A variant of the two-component system is the phospho-relay system. Here a hybrid HK autophosphorylates and then transfers the phosphoryl group to an internal receiver domain, rather than to a separate RR protein. The phosphoryl group is then shuttled to histidine phosphotransferase (HPT) and subsequently to a terminal RR, which can evoke the desired response.
Signal transducing histidine kinases are the key elements in two-component signal transduction systems. Examples of histidine kinases are EnvZ, which plays a central role in osmoregulation, and CheA, which plays a central role in the chemotaxis system. Histidine kinases usually have an N-terminal ligand-binding domain and a C-terminal kinase domain, but other domains may also be present. The kinase domain is responsible for the autophosphorylation of the histidine with ATP, the phosphotransfer from the kinase to an aspartate of the response regulator, and (with bifunctional enzymes ) the phosphotransfer from aspartyl phosphate back to ADP or to water. The kinase core has a unique fold, distinct from that of the Ser/Thr/Tyr kinase superfamily.

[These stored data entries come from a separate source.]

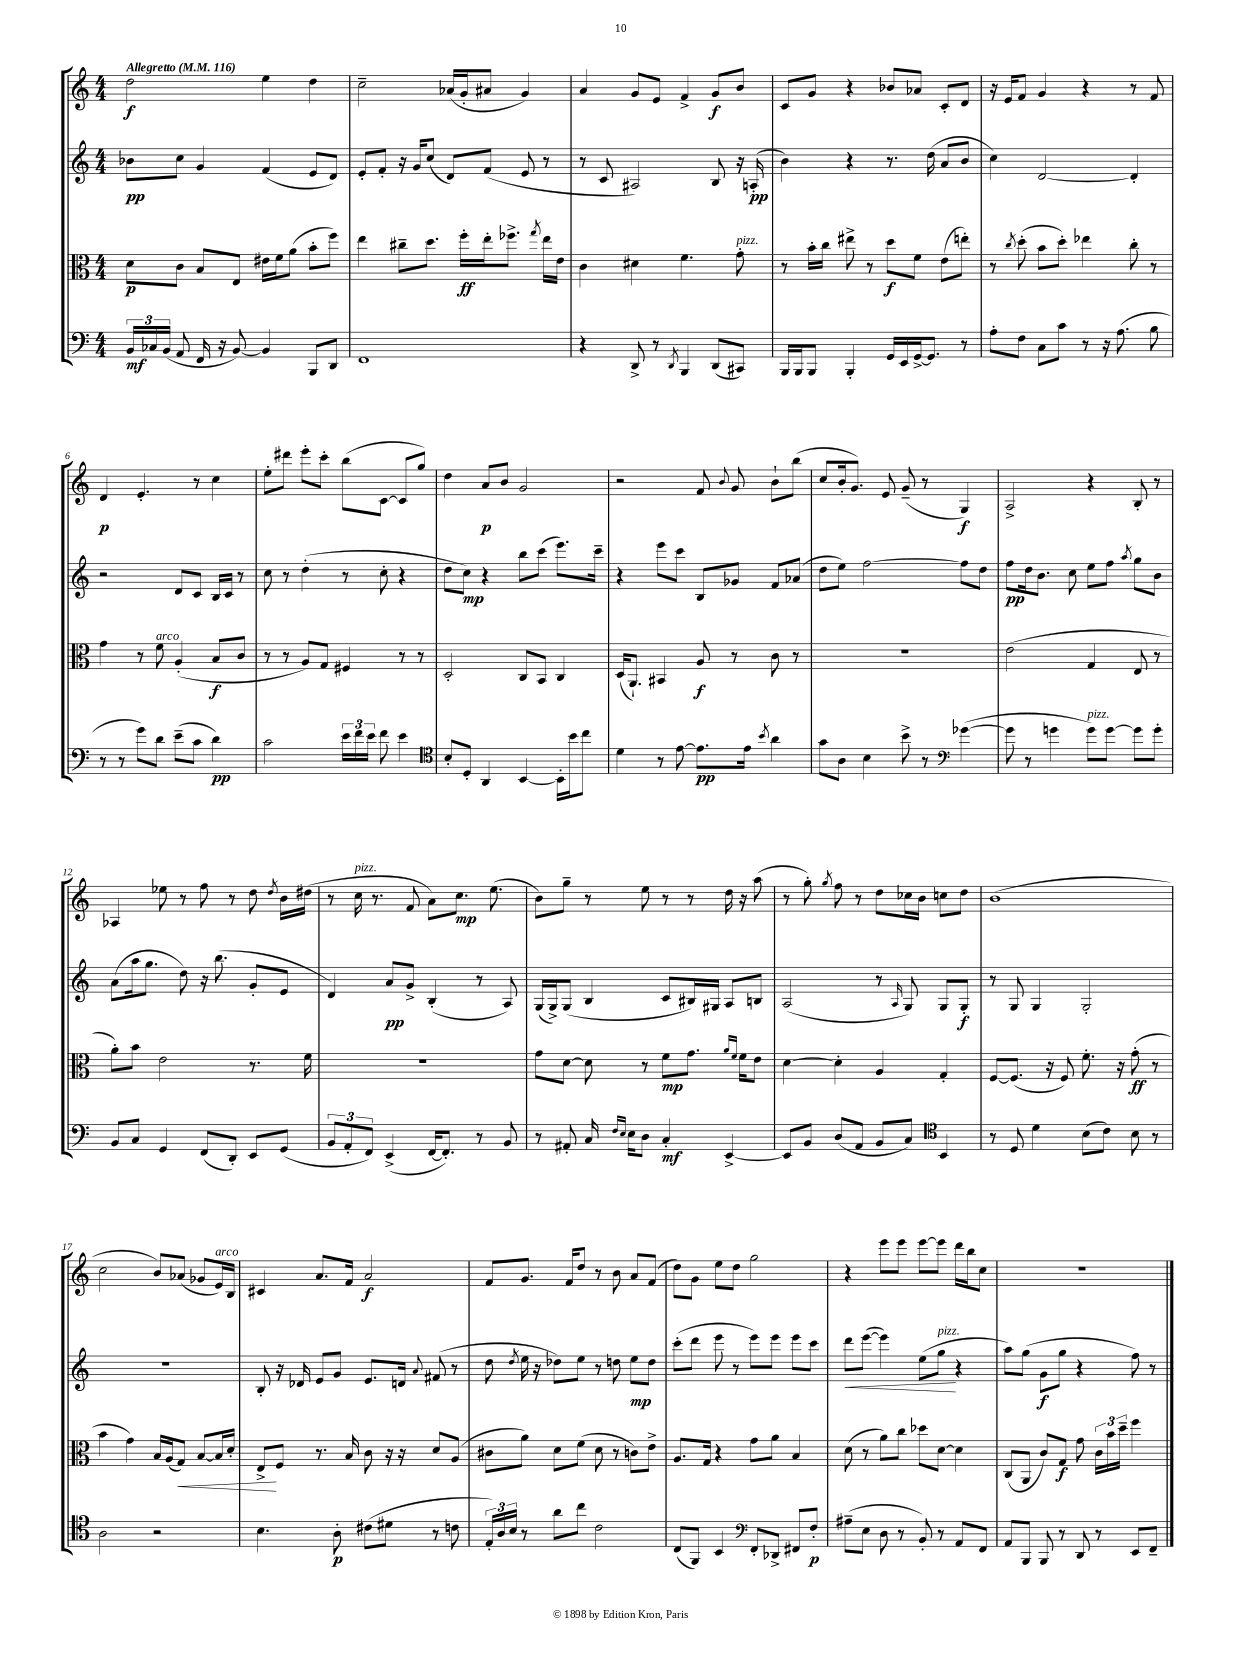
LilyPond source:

<<
\new StaffGroup <<
\new Staff = "s0" {
    \clef treble \key c \major \numericTimeSignature \time 4/4 \tempo "Allegretto" 4 = 116
    \autoBeamOff d''2\f e''4 d''4 |
    c''2-- aes'16[( g'16-. ais'8] g'4) |
    a'4 g'8[ e'8] f'4-> g'8[\f b'8] |
    c'8[ g'8] r4 bes'8[ aes'8] c'8[-. d'8] |
    r16 e'16[ f'8] g'4 r4 r8 f'8 |
    d'4\p e'4.-. r8 c''4 |
    e''8[-. dis'''8] e'''8[-. c'''8]-. b''8[( c'8]~ c'8[ g''8]) |
    d''4 a'8[\p b'8] g'2 |
    r2 f'8 \appoggiatura { b'8 } g'8 b'8[-! b''8]( |
    c''8[ b'16-. g'8.]) e'8 g'8--( r8 g4\f) |
    a2-> r4 b8-. r8 |
    aes4 ees''8 r8 f''8 r8 d''8 \acciaccatura { d''8 } b'16[ dis''16]( |
    r8 c''16^\markup { \italic "pizz." } r8. f'8 a'8[) c''8.]\mp e''8.( |
    b'8[) g''8]-- r8 e''8 r8 r8 d''16 r16 a''8( |
    r8 g''8-.) \acciaccatura { g''8 } f''8 r8 d''8[ ces''16 b'16] c''8[ d''8] |
    b'1( |
    c''2 b'8[) aes'8]( ges'8[ e'16^\markup { \italic "arco" }) b16] |
    cis'4 a'8.[ f'16] a'2\f |
    f'8[ g'8.] f'16[ d''8] r8 b'8 a'8[ f'8]( |
    d''8[) g'8] e''8[ d''8] g''2 |
    r4 e'''8[ e'''8] e'''8[~ e'''8] d'''16[ b''16 c''8] |
    R1 \bar "|." |
}
\new Staff = "s1" {
    \clef treble \key c \major \numericTimeSignature \time 4/4
    \autoBeamOff bes'8[\pp c''8] g'4 f'4( e'8[ d'8]) |
    e'8[-. f'8]-. r16 g'16[ c''8]( d'8[) f'8]( e'8 r8 |
    r8 c'8 ais2) b8 r16 a16-.\pp( |
    b'4) r4 r8. d''16( a'8[ b'8] |
    c''4) d'2~ d'4-. |
    r2 d'8[ c'8] b16[ c'16] r8 |
    c''8 r8 d''4-.( r8 c''8-. r4 |
    d''8[ c''8]\mp) r4 b''8[ c'''8]( e'''8.[) c'''16]-- |
    r4 e'''8[ c'''8] b8[ ges'8] f'8[ aes'8]( |
    d''8[ e''8]) f''2~ f''8[ d''8] |
    f''8[\pp d''16 b'8.] c''8 e''8[ f''8] \acciaccatura { a''8 } g''8[ b'8] |
    a'8[( a''16 g''8.] d''8) r16 b''8.( g'8[-. e'8] |
    d'4) a'8[\pp g'8]-> b4-.( r8 a8) |
    g16[( g16->) g8]( b4 c'8[ bis16) gis16] a8[ b8] |
    a2( r8 \grace { a16 } g8) g8[ g8]-.\f |
    r8 g8 g4 g2-. |
    R1 |
    b8-. r16 des'16 e'8[ g'8] e'8.[ d'16] \appoggiatura { a'8 } fis'8( r8 |
    d''8 \acciaccatura { d''8 } e''16 r16 des''8[) e''8] r8 d''8 e''8[\mp d''8] |
    c'''8[-.( d'''8] e'''8 r8 e'''8[) e'''8] e'''8[ c'''8] |
    d'''8[\< e'''8]~( e'''4) e''8[( g''8]\!^\markup { \italic "pizz." } r4 |
    a''8[) g''8]( g'8[\f g''8] r4 f''8) r8 \bar "|." |
}
\new Staff = "s2" {
    \clef alto \key c \major \numericTimeSignature \time 4/4
    \autoBeamOff d'8[\p c'8] b8[ e8] eis'16[ f'16 a'8]( b'8[-. f''8]) |
    e''4 cis''8[-- d''8.] f''16[-.\ff e''16-. fes''8.]-> \acciaccatura { g''8 } e''16[ e'16] |
    c'4 dis'4 f'4. g'8-.^\markup { \italic "pizz." } |
    r8 b'16[-. c''16] eis''8-> r8 d''8[\f f'8] e'8[( e''8]-.) |
    r8 \acciaccatura { c''8 } d''8-.( b'8[ d''8]-.) ees''4 c''8-. r8 |
    g'4 r8 f'8^\markup { \italic "arco" } a4-.( b8[\f c'8] |
    r8 r8 a8[) g8] fis4 r8 r8 |
    d2-. c8[ b,8] c4 |
    d16[( a,8.]-!) bis,4 a8\f r8 c'8 r8 |
    R1 |
    e'2( g4 e8 r8 |
    a'8[-.) b'8] e'2 r8. f'16 |
    R1 |
    g'8[ d'8]~ d'8 r8 f'8[\mp g'8.] \grace { a'16[ f'16] } f'16[ e'8] |
    d'4~ d'4-. a4 g4-. |
    f8[~ f8.]( r16 f8) f'8.-. r16 g'8-.\ff( r8 |
    b'4 g'4) b16[ a16( g8]\<) b8[~ b16 d'16]-. |
    e8[->\! f8] r8. b16 c'8 r16 r16 d'8[ a8]( |
    cis'8[ a'8]) d'8[ f'8]( d'8 r8 c'8[) e'8]-> |
    a8.[ g16] r4 g'8[ a'8] b4 |
    d'8( r8 a'8[) c''8] des''8[ d'8]~ d'4 |
    c8[( a,8] c'8[) g8]\f g'8 \tuplet 3/2 { c'16[ b'16 d''16]-- } f''4 \bar "|." |
}
\new Staff = "s3" {
    \clef bass \key c \major \numericTimeSignature \time 4/4
    \autoBeamOff \tuplet 3/2 { b,16[\mf ces16 b,16]( } a,8 f,16 r16 b,8~) b,4 b,,8[ d,8] |
    f,1 |
    r4 d,8-> r8 \acciaccatura { d,8 } b,,4 d,8[( cis,8]) |
    b,,16[ b,,16 b,,8] b,,4-. g,16[ e,16 g,16~-> g,8.] r8 |
    a8[-. f8] c8[ c'8] r8 r16 a8.( b8 |
    r8 r8 g'8[) d'8] e'8[--( c'8] d'4\pp) |
    c'2 \tuplet 3/2 { e'16[ f'16 e'16] } f'8 e'4 |
    \clef tenor b8[-. d8]-. a,4 b,4~ b,16[-. b'16 c''8] |
    d'4 r8 e'8~ e'8.[\pp e'16] \acciaccatura { b'8 } a'4 |
    g'8[ a8] b4 b'8-> r8 \clef bass ges'4~( |
    ges'8 r8 g'4 g'8[^\markup { \italic "pizz." }) g'8]~ g'8[ g'8]-. |
    b,8[ c8] g,4 f,8[( d,8]-.) e,8[ g,8]( |
    \tuplet 3/2 { b,8[ a,8-. f,8]) } e,4->( f,16[~ f,8.]-.) r8 b,8 |
    r8 ais,8-. c16 \grace { f16[ e16] } e16[ d8] c4-.\mf e,4~-> |
    e,8[ b,8] d8[( a,8] b,8[ c8]) \clef tenor b,4 |
    r8 d8 d'4 b8[( c'8]) b8 r8 |
    a2 r2 |
    b4. a8-.\p cis'8[( dis'8] r8 c'8 |
    \tuplet 3/2 { e16[-.) a16 b16] } r8 a'8[ c''8] c'2 |
    c8[( f,8]) b,4 \clef bass f,8[-. des,8]-> fis,8[ f8]-.\p |
    ais8[--( e8] d8 r8 b,8-.) r8 a,8[ f,8] |
    a,8[ b,,8] b,,8 r8 d,8 r8 e,8[ f,8]-- \bar "|." |
}
>>
>>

HKs can be roughly divided into two classes: orthodox and hybrid kinases. Most orthodox HKs, typified by the Escherichia coli EnvZ protein, function as periplasmic membrane receptors and have a signal peptide and transmembrane segment(s) that separate the protein into a periplasmic N-terminal sensing domain and a highly conserved cytoplasmic C-terminal kinase core. Members of this family, however, have an integral membrane sensor domain. Not all orthodox kinases are membrane bound, e.g., the nitrogen regulatory kinase NtrB (GlnL) is a soluble cytoplasmic HK. Hybrid kinases contain multiple phosphodonor and phosphoacceptor sites and use multi-step phospho-relay schemes instead of promoting a single phosphoryl transfer. In addition to the sensor domain and kinase core, they contain a CheY-like receiver domain and a His-containing phosphotransfer (HPt) domain.
The Hpr Serine/threonine kinase PtsK is the sensor in a multicomponent phosphorelay system in control of carbon catabolic repression in bacteria. This kinase is unusual in that it recognizes the tertiary structure of its target and is a member of a novel family unrelated to any previously described protein phosphorylating enzymes. X-ray analysis of the full-length crystalline enzyme from Staphylococcus xylosus at a resolution of 1.95 A shows the enzyme to consist of two clearly separated domains that are assembled in a hexameric structure resembling a three-bladed propeller. The blades are formed by two N-terminal domains each, and the compact central hub assembles the C-terminal kinase domains.